Vietnam’s foreign exchange market reached US$3.4 billion in 2024 and is forecast to more than double to US$7.9 billion by 2033, with an expected compound annual growth rate (CAGR) of 9.61 percent during 2025–2033. The sector is expanding on the back of robust exports, foreign direct investment, and growing financial market sophistication, according to a report from IMARC Group.
Key points in the report include:
- Market size: US$3.4 billion in 2024
- Forecast: US$7.9 billion by 2033
- Growth rate: 9.61% CAGR (2025–2033)
- The market operates under a managed float regime directed by the State Bank of Vietnam (SBV)

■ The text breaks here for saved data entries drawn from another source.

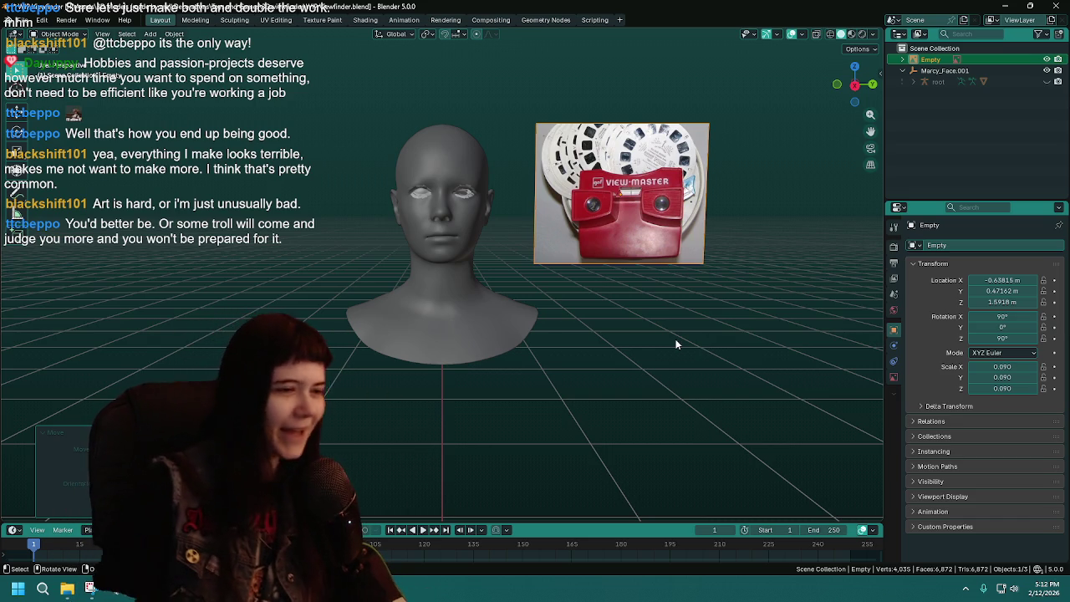
Save WIP Viewfinder.blend with Ctrl+S
{"action": "key", "text": "ctrl+s"}
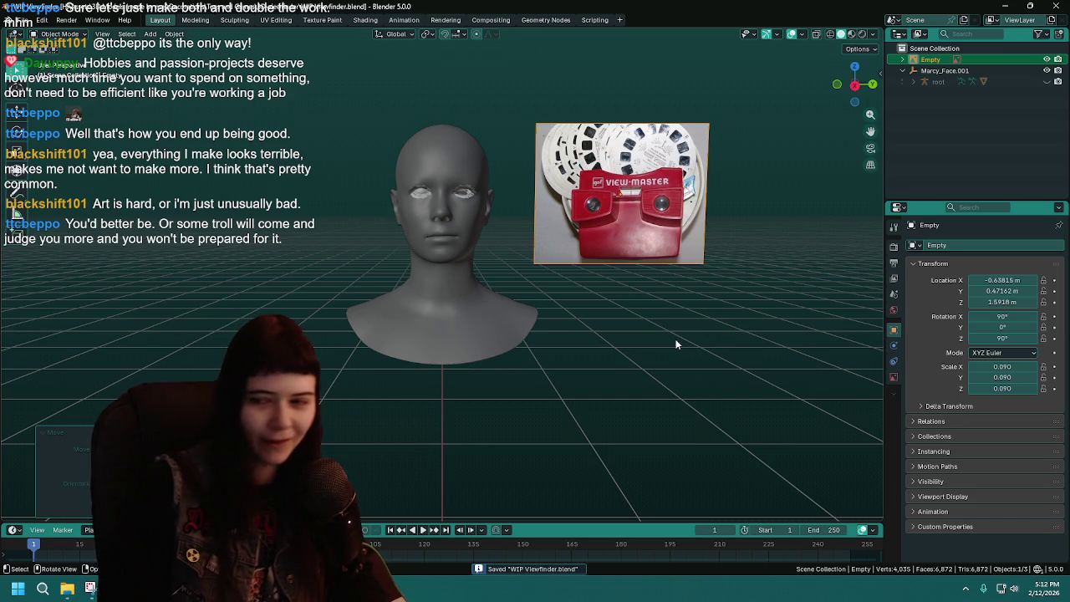
Rename the Empty object to 'Image reference', deselect it, and save
{"action": "middle_click_drag", "start_coordinate": [620, 310], "coordinate": [635, 311]}
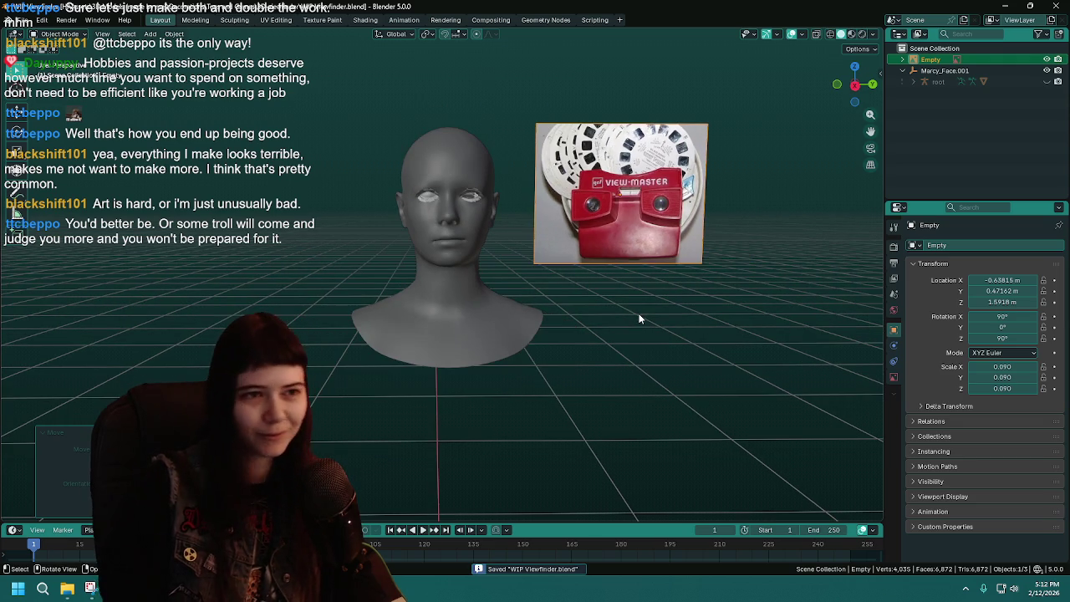
{"action": "double_click", "coordinate": [943, 60]}
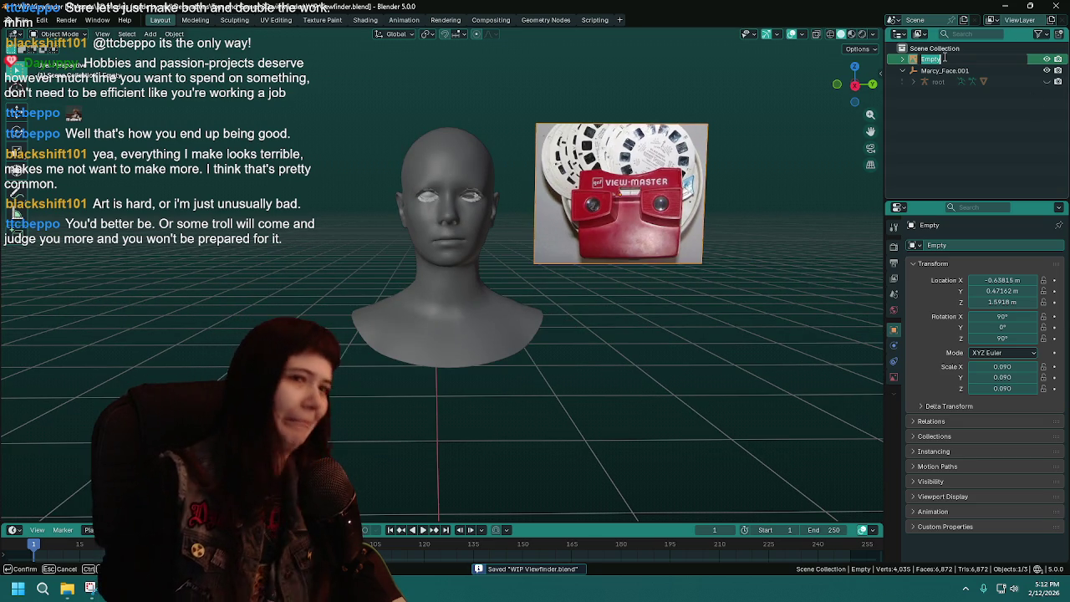
{"action": "type", "text": "Image"}
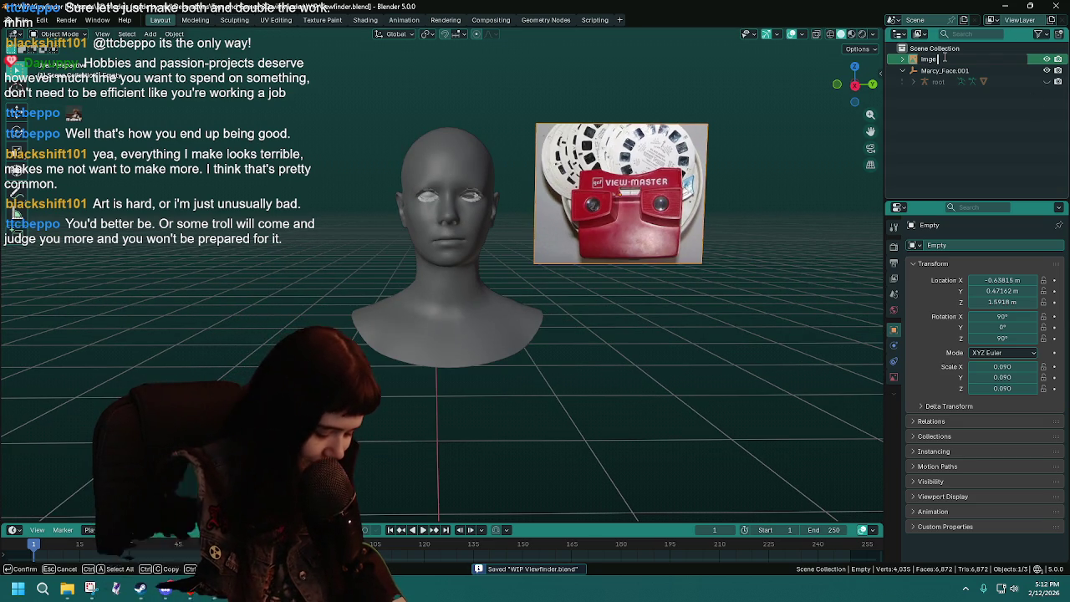
{"action": "type", "text": " emment"}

- US dollar remains dominant in currency trading, supported by rising FDI and trade volumes
- Remittances and exports from manufacturing help boost foreign currency supply
- The SBV intervenes regularly to stabilise the exchange rate and limit inflation
- Strong digital infrastructure, regulatory clarity, and trade liberalisation underpin further growth
As Vietnam becomes more integrated into global trade and supply chains, demand for a stable and efficient foreign exchange market is rising. Increasing foreign capital flows, enhanced trading platforms, and the continued liberalisation of Vietnam’s financial system are expected to attract more global participation. With FDI rising and export sectors expanding, the foreign exchange market will play an increasingly strategic role in supporting macroeconomic stability and capital mobility.